* Texto proporcionado *
===
[1][2] En la primera mitad del siglo XV, las grandes potencias italianas habían estado consolidando sus territorios, con Saboya expandiéndose hacia la costa de Liguria, Venecia centrándose en Terraferma mientras que el Stato da Mar estaba amenazado por la expansión turca, Milán expandiéndose hacia el sur (y, aún después del desmembramiento del ducado milanense tras la muerte de Gian Galeazzo Visconti, conservando la mayor parte de Lombardía), habiendo los florentinos ganado la mayor parte de la Toscana y habiendo comenzado los Estados Pontificios la unificación de los territorios pontificios que continuaría durante los dos siglos siguientes, mientras que Alfonso V, rey de Aragón, adquirió ambas Sicilias, reinando en el Reino de Nápoles como Alfonso I, además de expandirse hacia el norte.
[2] Proclamada solemnemente el 2 de marzo de 1455 con la adhesión del Papa Nicolás V (1447-55), el rey Alfonso y otros pequeños Estados a la Liga (excluida a la Casa de Malatesta de Rímini, por insistencia de Alfonso),,[3] por la que se estableció un acuerdo de defensa mutua y una tregua de 25 años entre las potencias italianas, prohibiendo las alianzas y tratados separados y comprometiéndose a mantener los límites establecidos.
===
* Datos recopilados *
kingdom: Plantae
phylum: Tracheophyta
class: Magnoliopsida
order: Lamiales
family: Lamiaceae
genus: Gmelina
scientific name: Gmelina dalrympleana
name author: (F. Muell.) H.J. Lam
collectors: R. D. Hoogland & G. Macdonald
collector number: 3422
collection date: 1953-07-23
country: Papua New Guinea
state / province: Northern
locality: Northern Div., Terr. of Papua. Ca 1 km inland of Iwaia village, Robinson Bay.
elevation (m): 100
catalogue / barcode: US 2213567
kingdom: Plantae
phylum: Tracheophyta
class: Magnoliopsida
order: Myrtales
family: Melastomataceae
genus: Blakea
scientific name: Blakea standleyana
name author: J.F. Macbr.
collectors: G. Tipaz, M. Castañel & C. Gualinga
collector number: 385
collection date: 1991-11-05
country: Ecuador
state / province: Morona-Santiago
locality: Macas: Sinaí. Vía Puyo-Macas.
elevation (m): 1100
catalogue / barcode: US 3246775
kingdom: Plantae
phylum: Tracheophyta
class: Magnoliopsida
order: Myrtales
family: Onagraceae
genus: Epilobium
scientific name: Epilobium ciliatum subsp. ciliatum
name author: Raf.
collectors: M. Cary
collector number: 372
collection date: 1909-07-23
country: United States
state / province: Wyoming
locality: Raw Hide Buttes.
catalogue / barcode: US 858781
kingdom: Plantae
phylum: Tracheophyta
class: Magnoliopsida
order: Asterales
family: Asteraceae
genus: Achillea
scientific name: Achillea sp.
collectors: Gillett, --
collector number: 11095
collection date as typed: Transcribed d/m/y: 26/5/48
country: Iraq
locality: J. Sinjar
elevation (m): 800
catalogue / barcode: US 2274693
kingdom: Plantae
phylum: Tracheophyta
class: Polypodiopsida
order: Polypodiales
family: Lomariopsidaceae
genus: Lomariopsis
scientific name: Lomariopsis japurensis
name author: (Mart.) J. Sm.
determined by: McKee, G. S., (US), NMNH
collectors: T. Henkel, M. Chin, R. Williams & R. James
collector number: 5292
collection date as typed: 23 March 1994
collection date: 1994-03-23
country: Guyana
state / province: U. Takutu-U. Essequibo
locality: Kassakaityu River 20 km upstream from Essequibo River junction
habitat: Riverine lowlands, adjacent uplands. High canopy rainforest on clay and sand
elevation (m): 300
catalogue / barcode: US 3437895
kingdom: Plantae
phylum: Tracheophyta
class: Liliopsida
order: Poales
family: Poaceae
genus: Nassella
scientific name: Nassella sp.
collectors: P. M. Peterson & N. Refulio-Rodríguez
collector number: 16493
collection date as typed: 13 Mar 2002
===
Continúa el texto sobre las potencias italianas del siglo XV a partir de su última oración. Las líneas no tienen relación con el texto sobre las potencias italianas del siglo XV.

* Resultado *
La relativa paz y estabilidad resultante del tratado de Lodi y la Liga, promovida por Sforza, le permitió consolidar su dominio sobre Milán,[4] y fue la decisión más importante de la política exterior de Cosme de Médici para poner fin a la tradicional rivalidad entre su Florencia y la Milán de Sforza.
La Liga, por lo tanto, proporcionó una détente (distensión), fundada en la sospecha mutua y el miedo al reino de Francia más que en la colaboración, que podría haber llevado a la formación de un Estado más amplio y unificado.
La Liga itálica jugó un papel esencial en el equilibrio de poder perseguido posteriormente por el gobernante florentino Lorenzo de Médici (1449-1492); proporcionó suficiente estabilidad para permitir que la economía peninsular se recuperara de la pérdida de población y la depresión económica causada por la peste negra y sus secuelas, lo que condujo a una expansión económica que perduró hasta la primera parte del siglo XVII.